● **Task description**: Below are some records. Print exactly the lines between the one holding "Page size: 1754x1241." and the one holding "For every layout", inclusive, and nothing else.

● **Material for the task**:

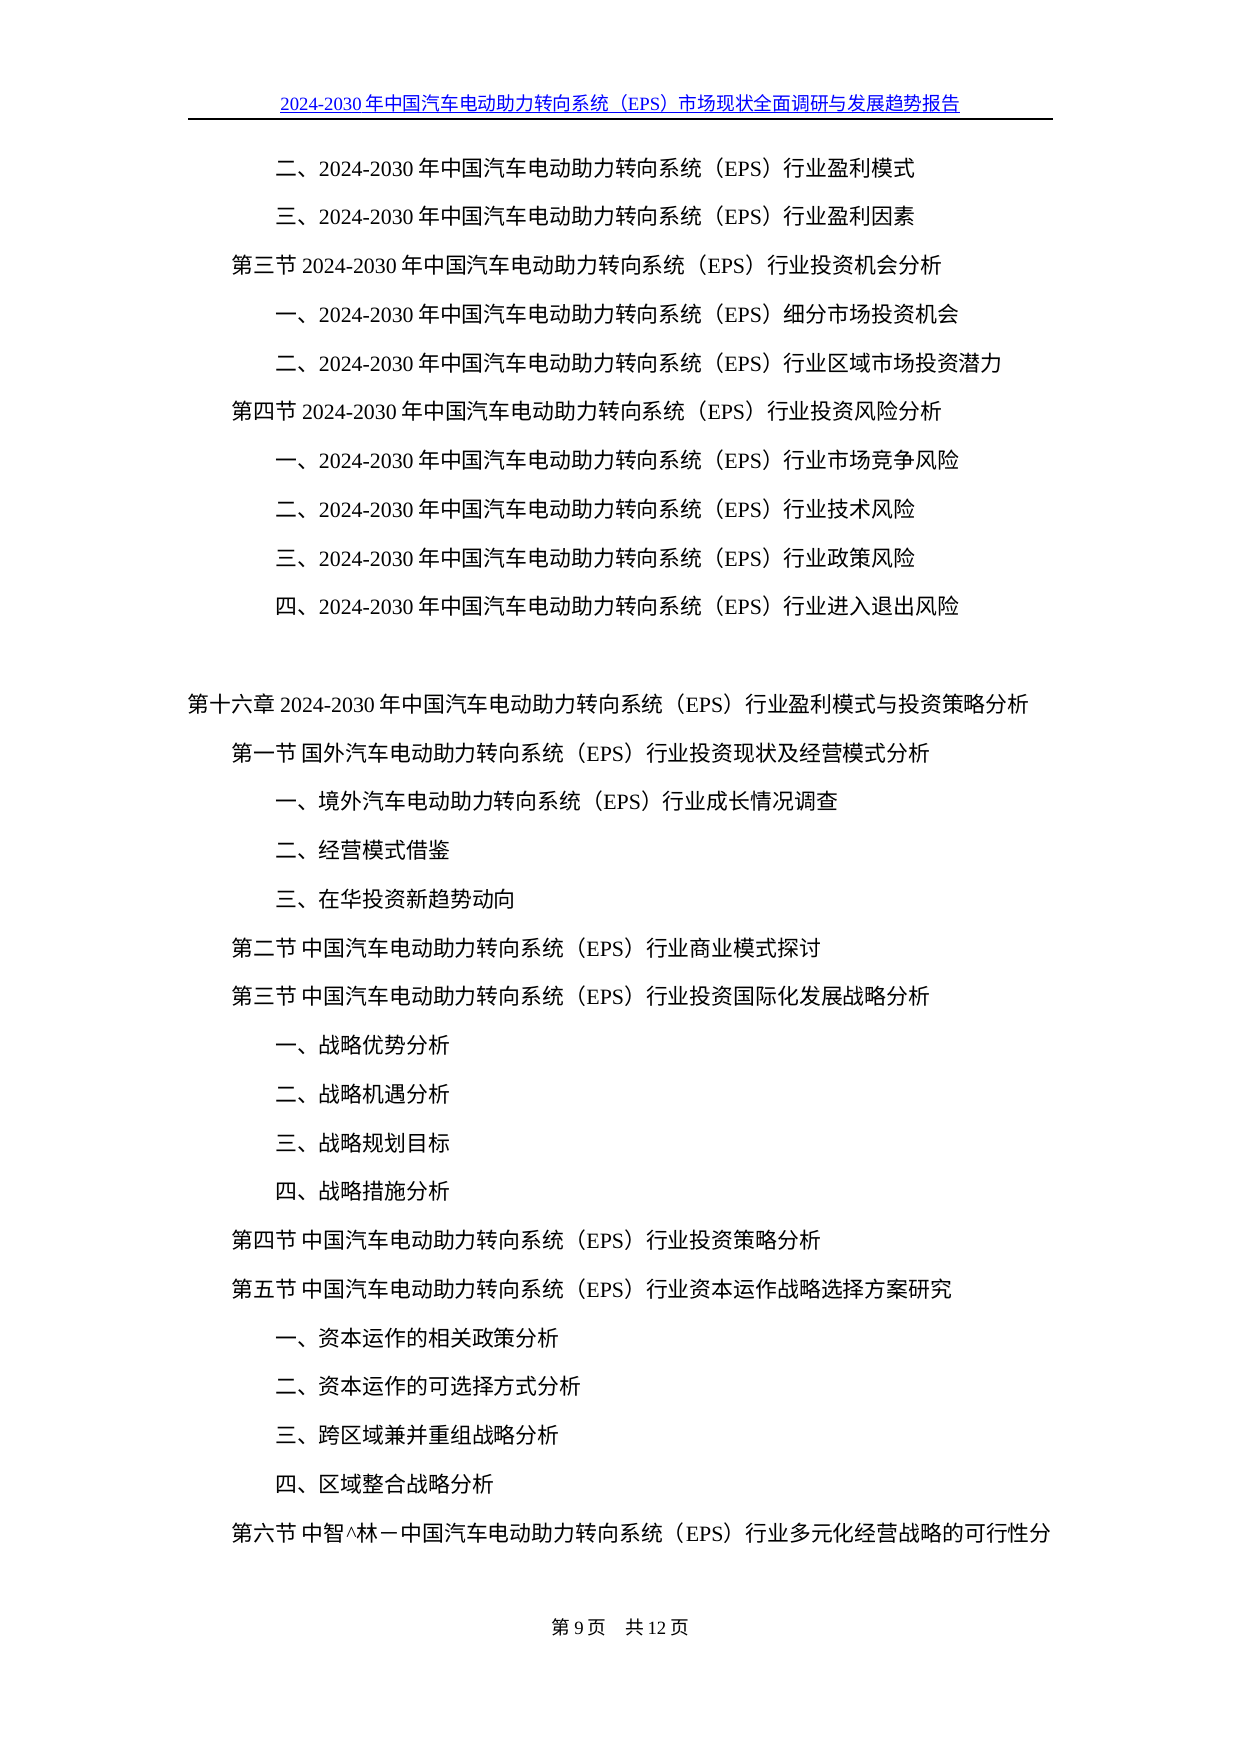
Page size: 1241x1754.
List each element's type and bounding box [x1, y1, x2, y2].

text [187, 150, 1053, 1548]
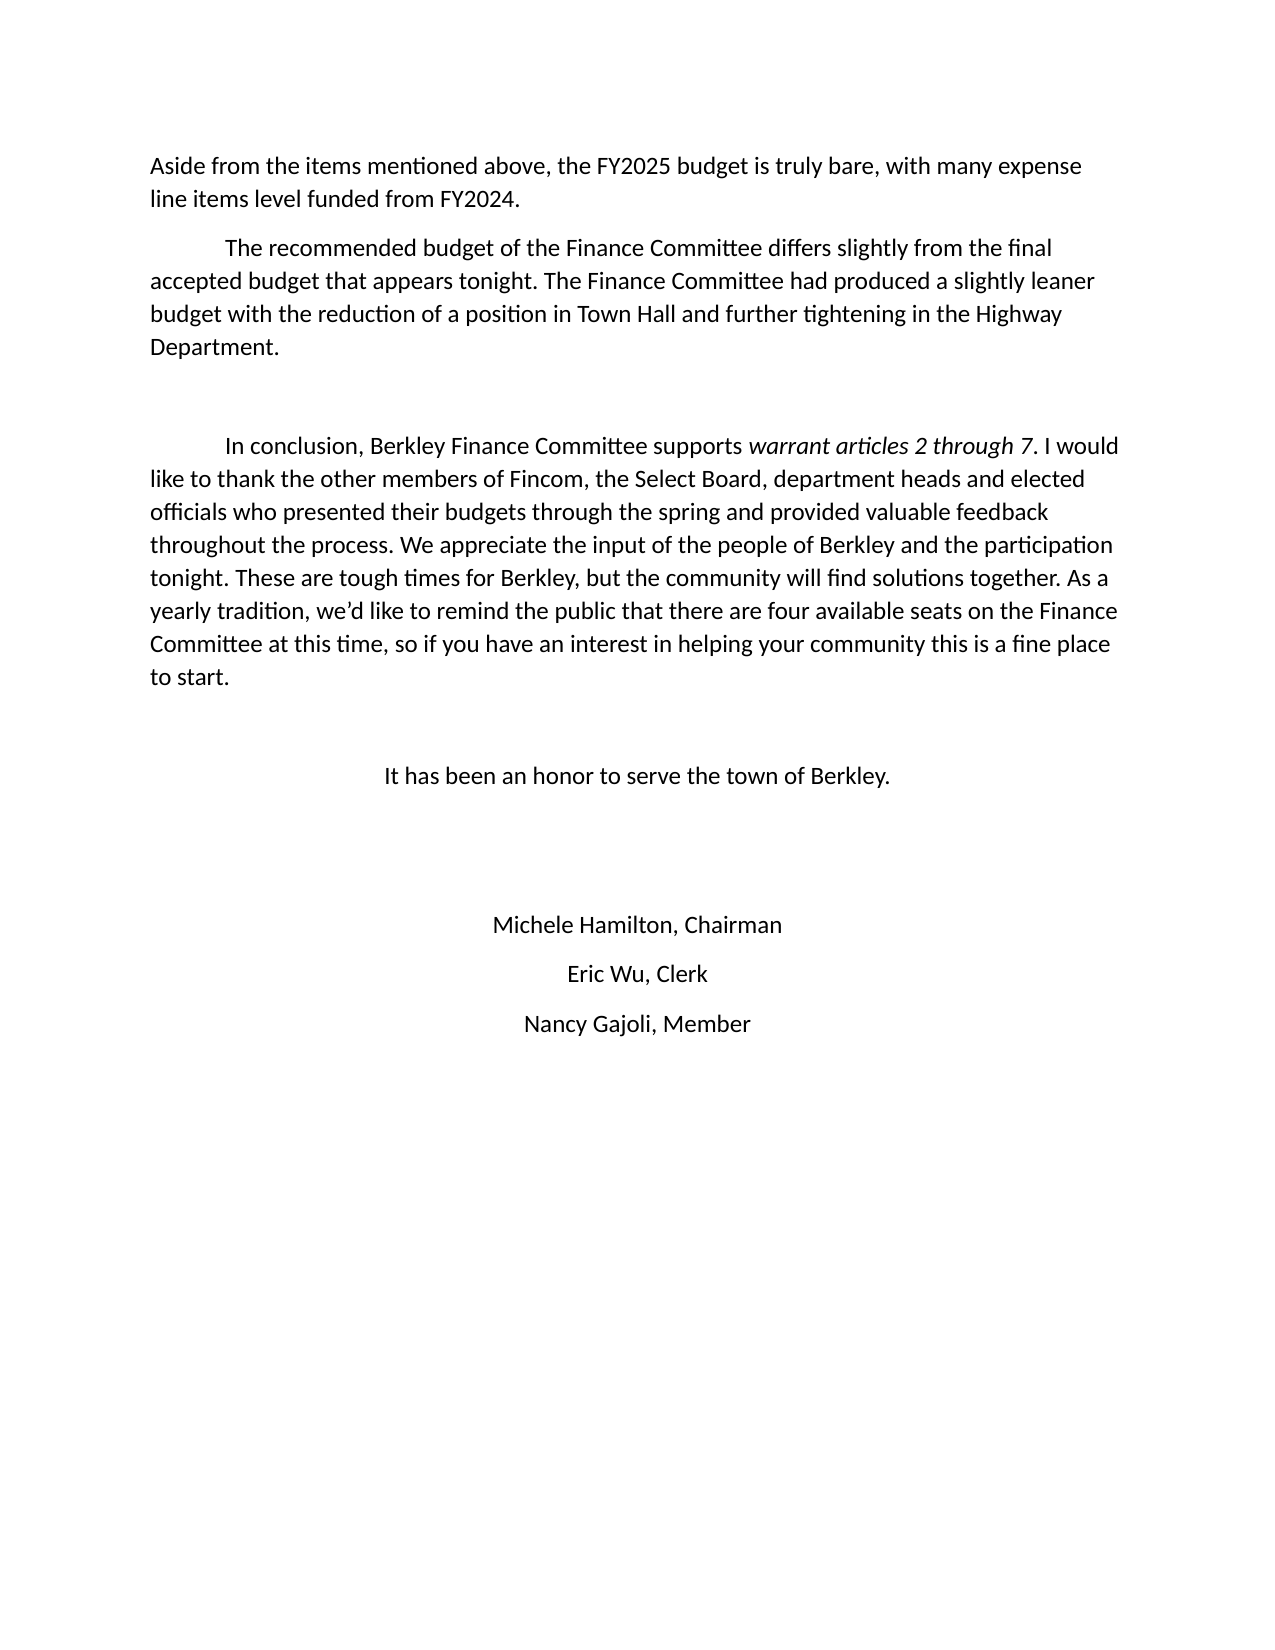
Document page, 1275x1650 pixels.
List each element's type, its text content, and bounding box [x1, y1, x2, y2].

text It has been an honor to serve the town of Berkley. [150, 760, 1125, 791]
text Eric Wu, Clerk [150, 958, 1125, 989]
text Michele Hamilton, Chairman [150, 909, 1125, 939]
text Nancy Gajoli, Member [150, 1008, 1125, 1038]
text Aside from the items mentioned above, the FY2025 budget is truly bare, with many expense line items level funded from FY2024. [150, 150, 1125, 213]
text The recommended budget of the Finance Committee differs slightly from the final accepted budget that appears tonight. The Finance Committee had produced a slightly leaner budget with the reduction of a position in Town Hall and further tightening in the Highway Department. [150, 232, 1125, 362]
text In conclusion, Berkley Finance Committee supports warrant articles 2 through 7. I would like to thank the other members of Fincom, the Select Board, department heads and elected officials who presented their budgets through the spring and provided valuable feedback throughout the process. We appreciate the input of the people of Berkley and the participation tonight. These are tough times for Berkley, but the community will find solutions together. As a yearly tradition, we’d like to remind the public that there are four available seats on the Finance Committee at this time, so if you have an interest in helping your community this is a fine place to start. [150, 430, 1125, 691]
---
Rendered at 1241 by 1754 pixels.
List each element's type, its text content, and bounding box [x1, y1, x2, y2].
* * *
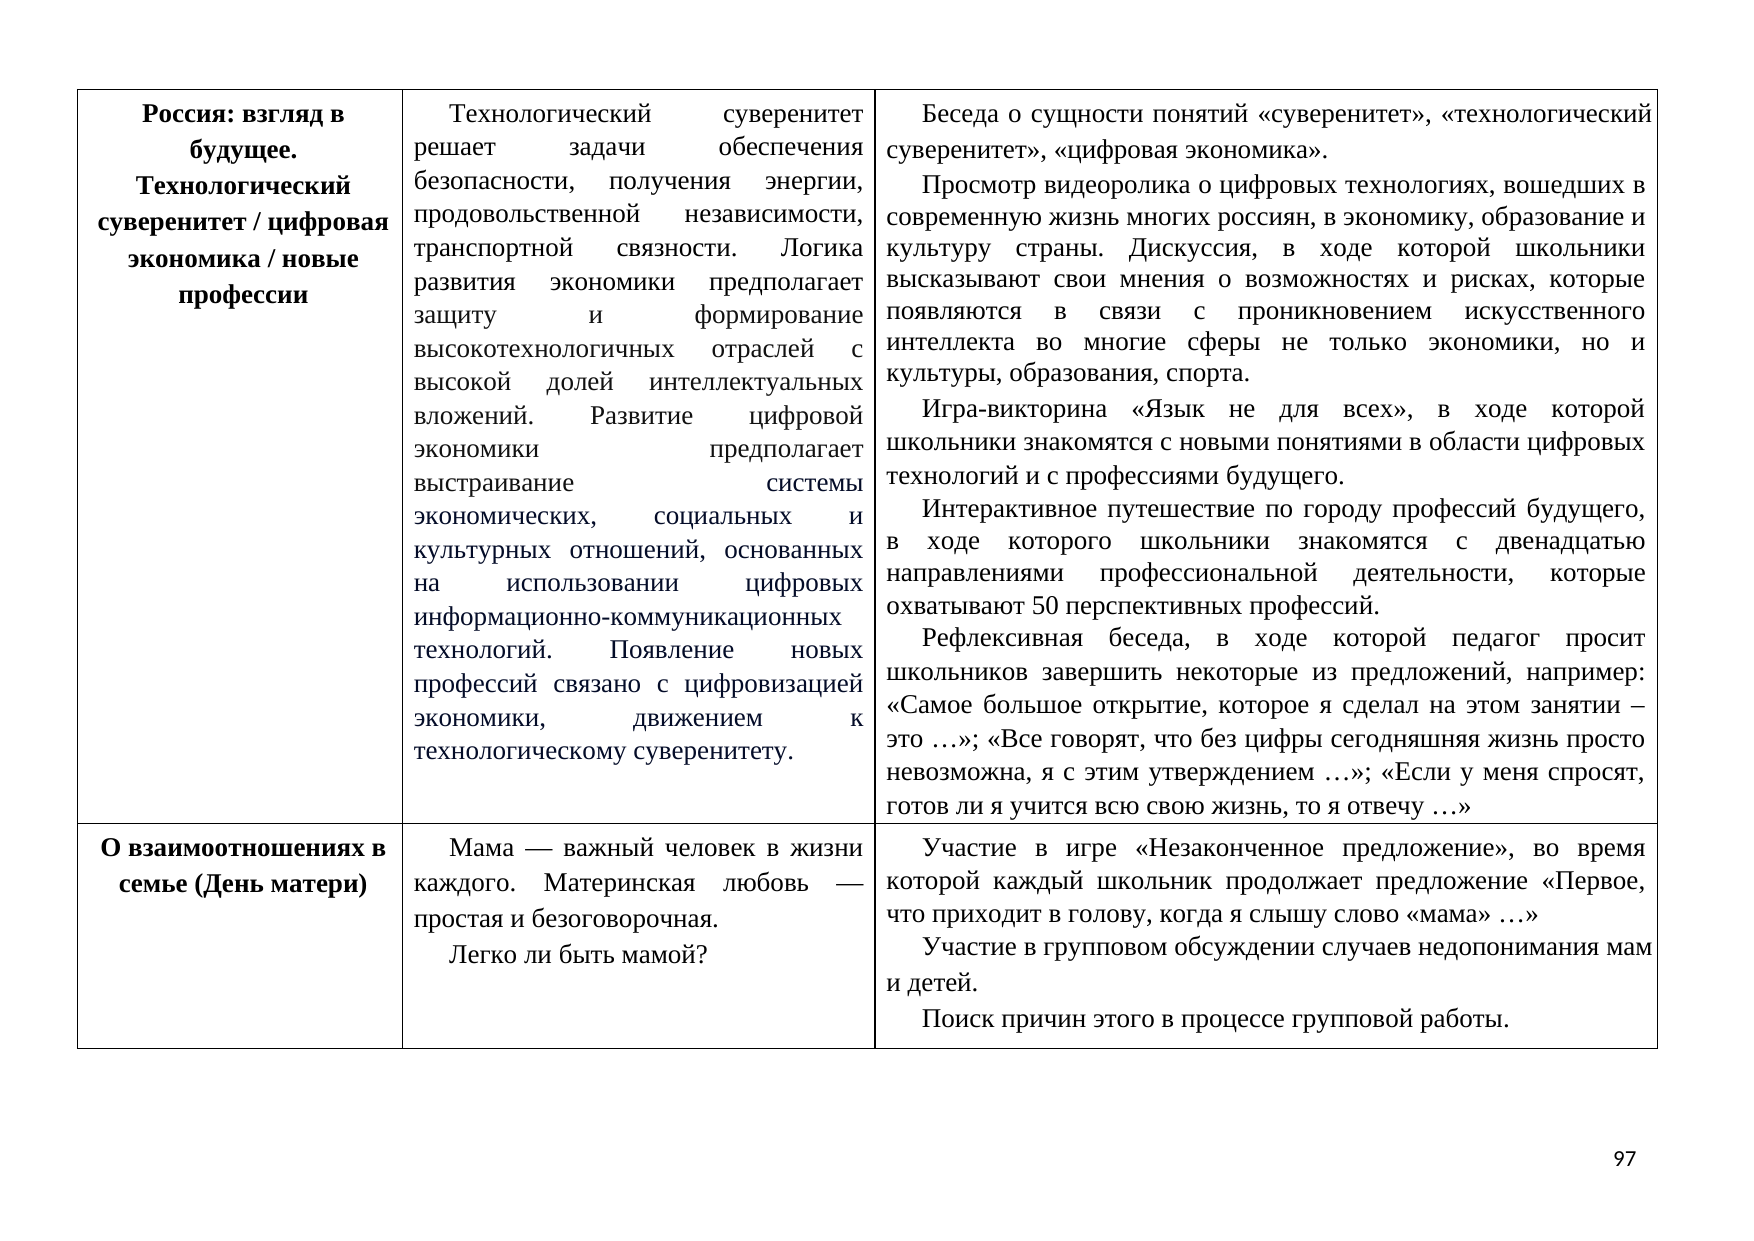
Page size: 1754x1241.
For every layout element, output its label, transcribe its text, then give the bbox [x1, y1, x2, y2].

● **Answer to the exercise**:
Page size: 1754x1241.
For every layout element, output its label, transcribe its text, then give the bbox [x1, y1, x2, y2].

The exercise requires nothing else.